**ENTRIES PROVIDED**
····················

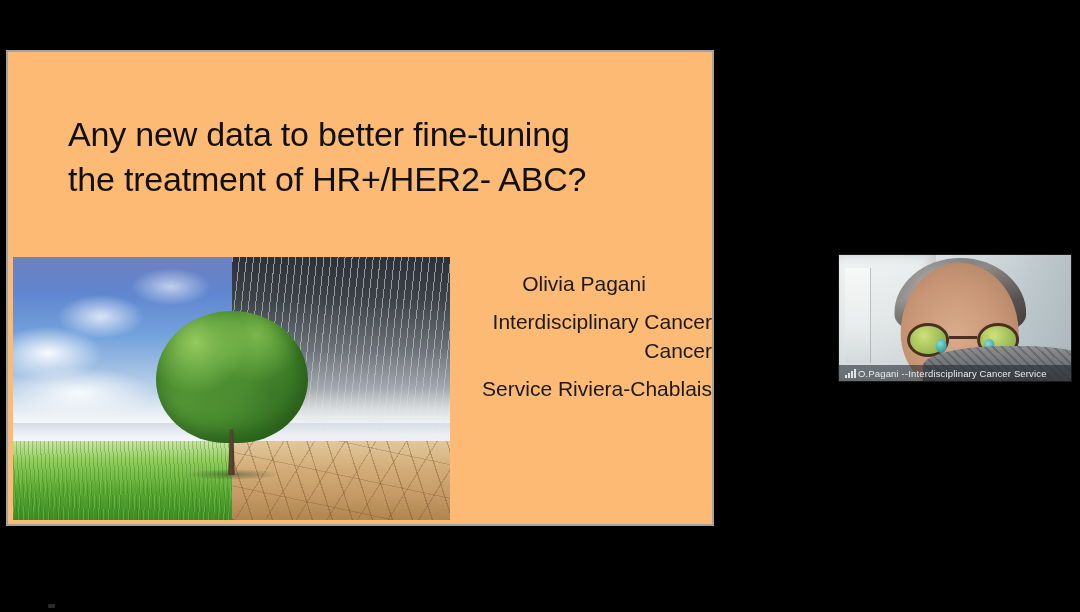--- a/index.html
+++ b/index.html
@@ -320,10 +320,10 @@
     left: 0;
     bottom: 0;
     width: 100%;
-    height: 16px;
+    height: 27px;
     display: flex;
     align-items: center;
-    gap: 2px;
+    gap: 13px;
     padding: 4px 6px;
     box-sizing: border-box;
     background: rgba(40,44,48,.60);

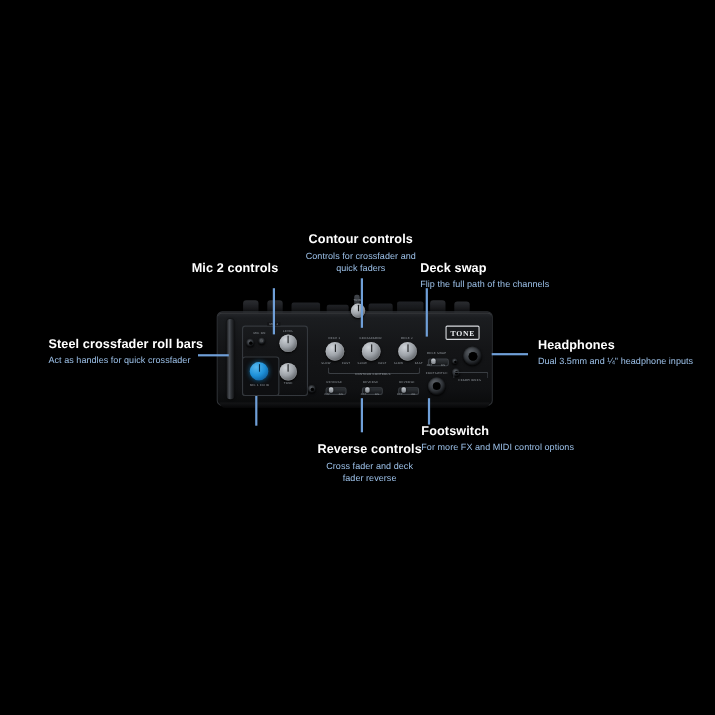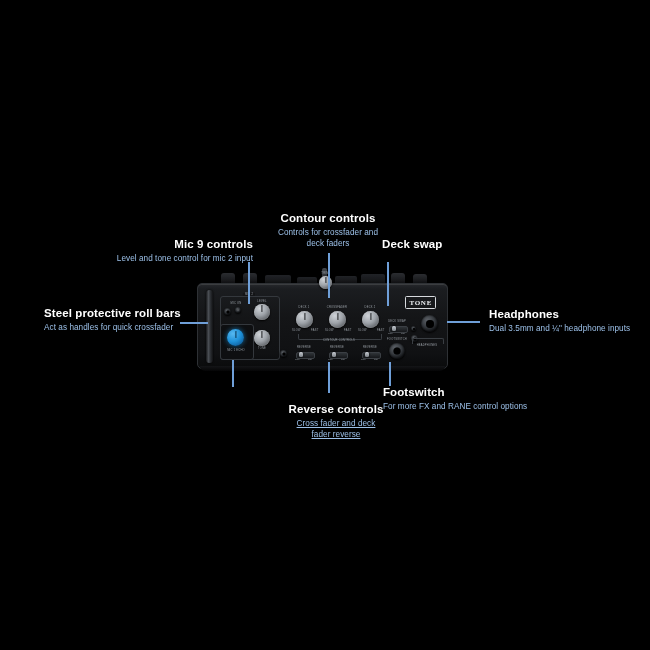--- a/index.html
+++ b/index.html
@@ -293,7 +293,7 @@
 
   <div class="callout ta-center" style="left:262px;top:211px;width:132px;">
     <div class="title">Contour controls</div>
-    <div class="sub" style="max-width:110px;margin-left:auto;margin-right:auto;">Controls for crossfader and deck faders</div>
+    <div class="sub" style="max-width:110px;margin-left:auto;margin-right:auto;">Controls for crossfader and quick faders</div>
   </div>
 
   <div class="callout ta-left" style="left:382px;top:237px;width:160px;">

····················

**ABOUT THIS TASK**
Scan the entries and show every line in which the word "callout" is found.

**EXERCISE RESULT**
   <div class="callout ta-center" style="left:262px;top:211px;width:132px;">
   <div class="callout ta-left" style="left:382px;top:237px;width:160px;">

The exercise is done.